◆ **About this task**: Could you repeat, word for word, only the lines from the one containing "right ankle: (555, 308)" through the final line of the records below?

◆ **Records supplied**:

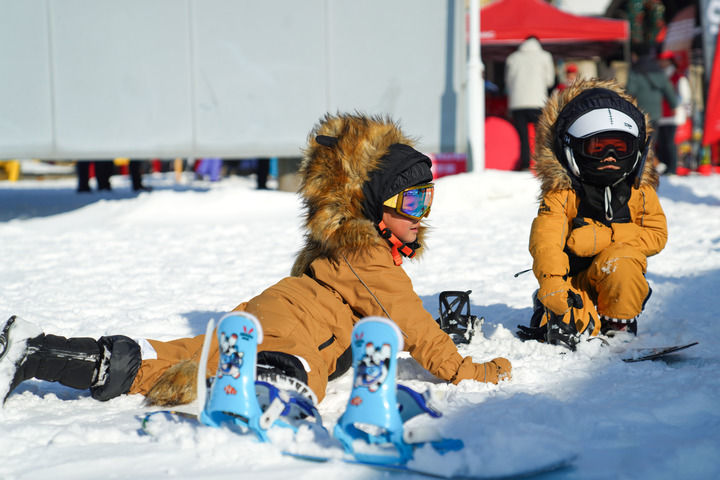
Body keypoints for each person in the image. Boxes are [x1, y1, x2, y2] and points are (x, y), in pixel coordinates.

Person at [0, 113, 511, 407]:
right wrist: (472, 371)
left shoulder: (356, 249)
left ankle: (37, 350)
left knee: (170, 360)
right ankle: (269, 390)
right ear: (379, 209)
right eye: (413, 202)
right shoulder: (368, 255)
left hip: (271, 311)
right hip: (291, 327)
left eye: (429, 201)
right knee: (293, 371)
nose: (423, 215)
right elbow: (415, 325)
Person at [517, 79, 668, 350]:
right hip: (572, 279)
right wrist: (551, 283)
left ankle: (619, 324)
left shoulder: (638, 191)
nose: (609, 156)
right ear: (574, 148)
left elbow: (656, 235)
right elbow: (546, 242)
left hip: (615, 278)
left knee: (622, 261)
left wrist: (603, 236)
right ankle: (555, 308)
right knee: (571, 325)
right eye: (598, 147)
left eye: (619, 148)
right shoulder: (562, 193)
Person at [624, 46, 677, 174]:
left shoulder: (635, 70)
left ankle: (644, 169)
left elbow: (630, 91)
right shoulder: (658, 70)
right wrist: (673, 105)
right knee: (652, 141)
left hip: (640, 113)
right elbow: (668, 89)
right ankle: (651, 167)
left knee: (641, 142)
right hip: (656, 113)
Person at [505, 36, 555, 170]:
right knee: (542, 135)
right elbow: (549, 80)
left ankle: (525, 164)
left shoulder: (513, 57)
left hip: (517, 103)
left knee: (523, 137)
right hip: (538, 101)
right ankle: (543, 163)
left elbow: (508, 83)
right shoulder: (545, 56)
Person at [656, 51, 692, 175]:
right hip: (661, 114)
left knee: (671, 142)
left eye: (663, 60)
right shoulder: (660, 76)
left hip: (673, 114)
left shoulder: (678, 76)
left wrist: (684, 111)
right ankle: (665, 165)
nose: (661, 63)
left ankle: (672, 167)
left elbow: (685, 96)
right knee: (662, 142)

◆ **Answer to the problem**:
right ankle: (555, 308)
right knee: (571, 325)
right eye: (598, 147)
left eye: (619, 148)
right shoulder: (562, 193)
Person at [624, 46, 677, 174]:
left shoulder: (635, 70)
left ankle: (644, 169)
left elbow: (630, 91)
right shoulder: (658, 70)
right wrist: (673, 105)
right knee: (652, 141)
left hip: (640, 113)
right elbow: (668, 89)
right ankle: (651, 167)
left knee: (641, 142)
right hip: (656, 113)
Person at [505, 36, 555, 170]:
right knee: (542, 135)
right elbow: (549, 80)
left ankle: (525, 164)
left shoulder: (513, 57)
left hip: (517, 103)
left knee: (523, 137)
right hip: (538, 101)
right ankle: (543, 163)
left elbow: (508, 83)
right shoulder: (545, 56)
Person at [656, 51, 692, 175]:
right hip: (661, 114)
left knee: (671, 142)
left eye: (663, 60)
right shoulder: (660, 76)
left hip: (673, 114)
left shoulder: (678, 76)
left wrist: (684, 111)
right ankle: (665, 165)
nose: (661, 63)
left ankle: (672, 167)
left elbow: (685, 96)
right knee: (662, 142)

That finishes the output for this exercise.